Bu söyledikleriniz çok güzel ama şu anda dünya bu şekilde işlemiyor. Bahsettiğiniz bu yeni dünyanın olmasını sağlamak için gerekli değişimleri nasıl yapacağız?
Aslında gerekli olan şey hepimizin içinde zaten var. Sihirli bir şekilde bir anda değişimin gerçekleşmesini beklemiyorum. Ancak hepimiz bu sürecin bir parçasıyız. İnsanların şu anda içinde bulunduğumuz durumu saçma bulup sorgulaması, bazı çatlakların oluşması ve zor koşullar hakkındaki rahatsızlığın giderek artması… Bu gibi durumlar özgürleşmemizi ve kendimizi sorgulamamızı sağlayacaktır. Değişimler bu şekilde gerçekleşiyor.
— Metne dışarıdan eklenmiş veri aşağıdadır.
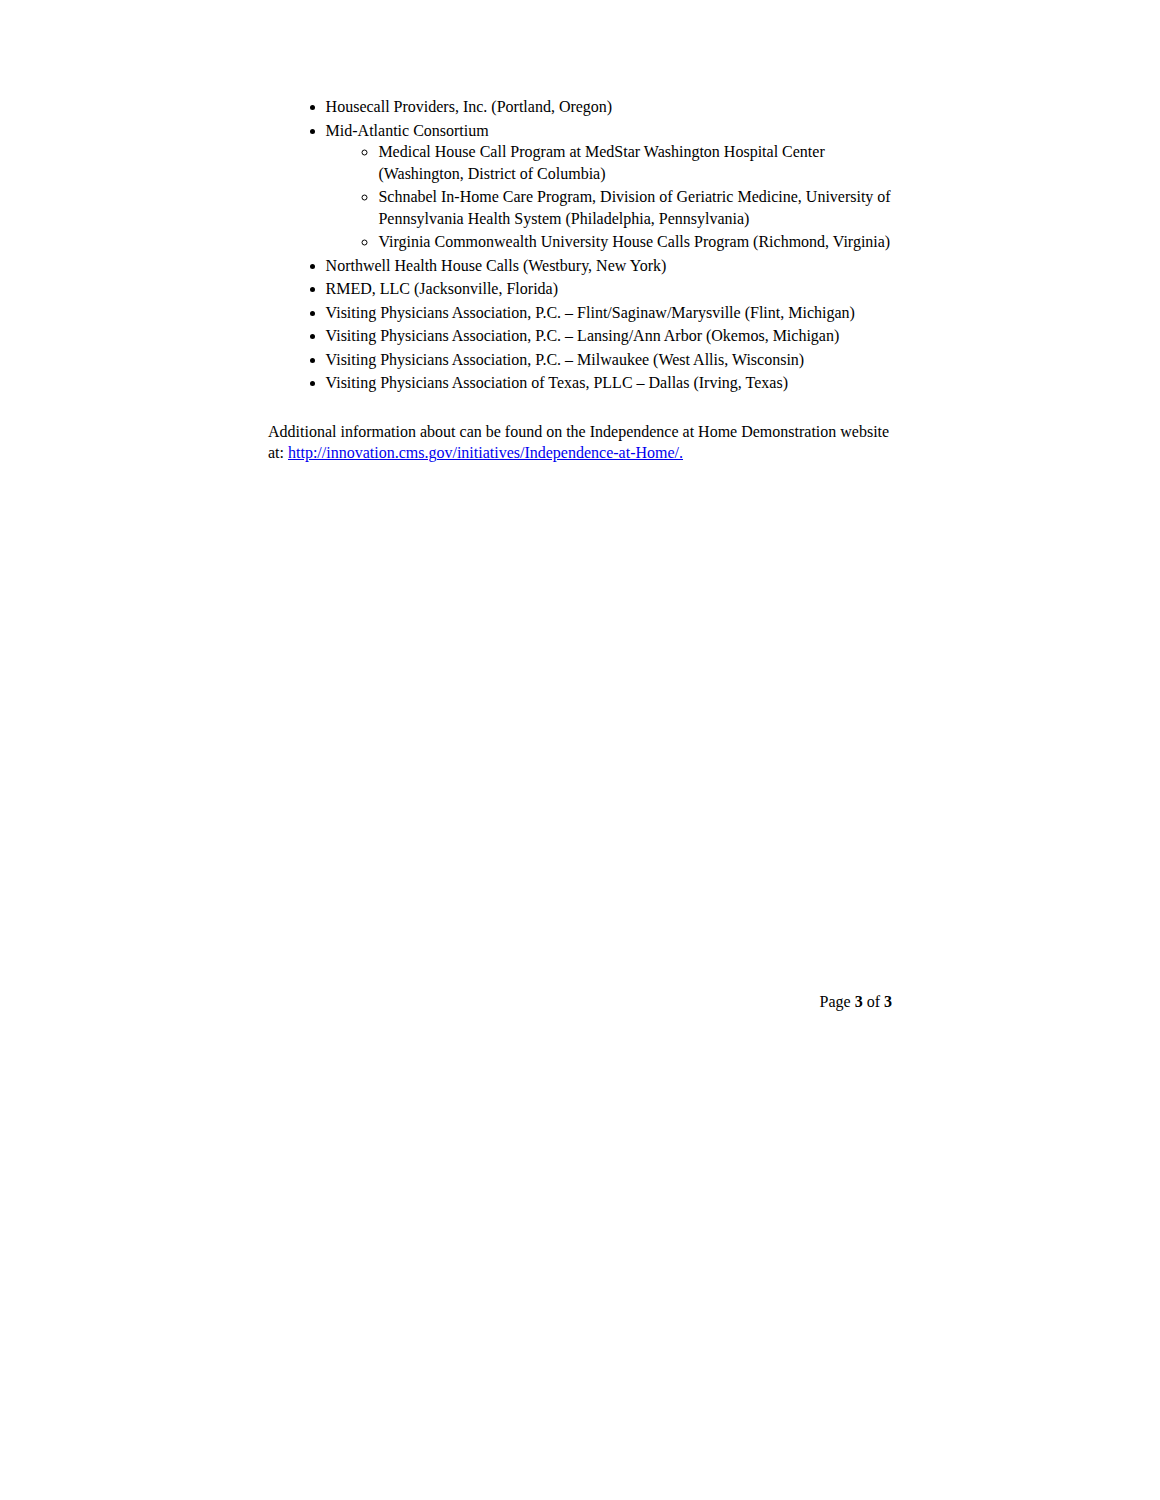Housecall Providers, Inc. (Portland, Oregon)
Mid-Atlantic Consortium
Medical House Call Program at MedStar Washington Hospital Center (Washington, District of Columbia)
Schnabel In-Home Care Program, Division of Geriatric Medicine, University of Pennsylvania Health System (Philadelphia, Pennsylvania)
Virginia Commonwealth University House Calls Program (Richmond, Virginia)
Northwell Health House Calls (Westbury, New York)
RMED, LLC (Jacksonville, Florida)
Visiting Physicians Association, P.C. – Flint/Saginaw/Marysville (Flint, Michigan)
Visiting Physicians Association, P.C. – Lansing/Ann Arbor (Okemos, Michigan)
Visiting Physicians Association, P.C. – Milwaukee (West Allis, Wisconsin)
Visiting Physicians Association of Texas, PLLC – Dallas (Irving, Texas)
Additional information about can be found on the Independence at Home Demonstration website at: http://innovation.cms.gov/initiatives/Independence-at-Home/.
Page 3 of 3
Bu zamana kadar bunun hiç gerçekleşmediğini ve gerçekleşmeyeceğini söylemek, yenilgiyi baştan kabul etmek anlamına geliyor. Toplum için bardağı taşıran son damlanın ne zaman olacağını bilemiyoruz. Korona sebebiyle öğrendiklerimizin başka bir krizde işe yarayıp yaramayacağını da öngöremeyiz ama şimdiden paylaşmaya başlayabiliriz. Şimdiden öğrendiklerimiz bile umut verici aslında.
Bambaşka bir dünya oluşturabiliriz. Bu, aynı zamanda, çok yoğun bir politik mücadeleyi de gerektiriyor. Ancak hepimiz bunun bir parçasıyız. Hem de sadece tüketici olarak değil. Vatandaş, eğitimci ve ileride neyin mümkün olduğunu öngörebilen insanlar olarak da bunun içindeyiz.
Almanya İklim Değişimi Konseyi’nin (WBGU) Genel Sekreteri olarak görev yapan Maja Göpel, ülkede değişim alanında çalışan önde gelen araştırmacılardan biri. Söyleşi DW’nin çevre podcasti “On the Green Fence” kapsamında yapıldı.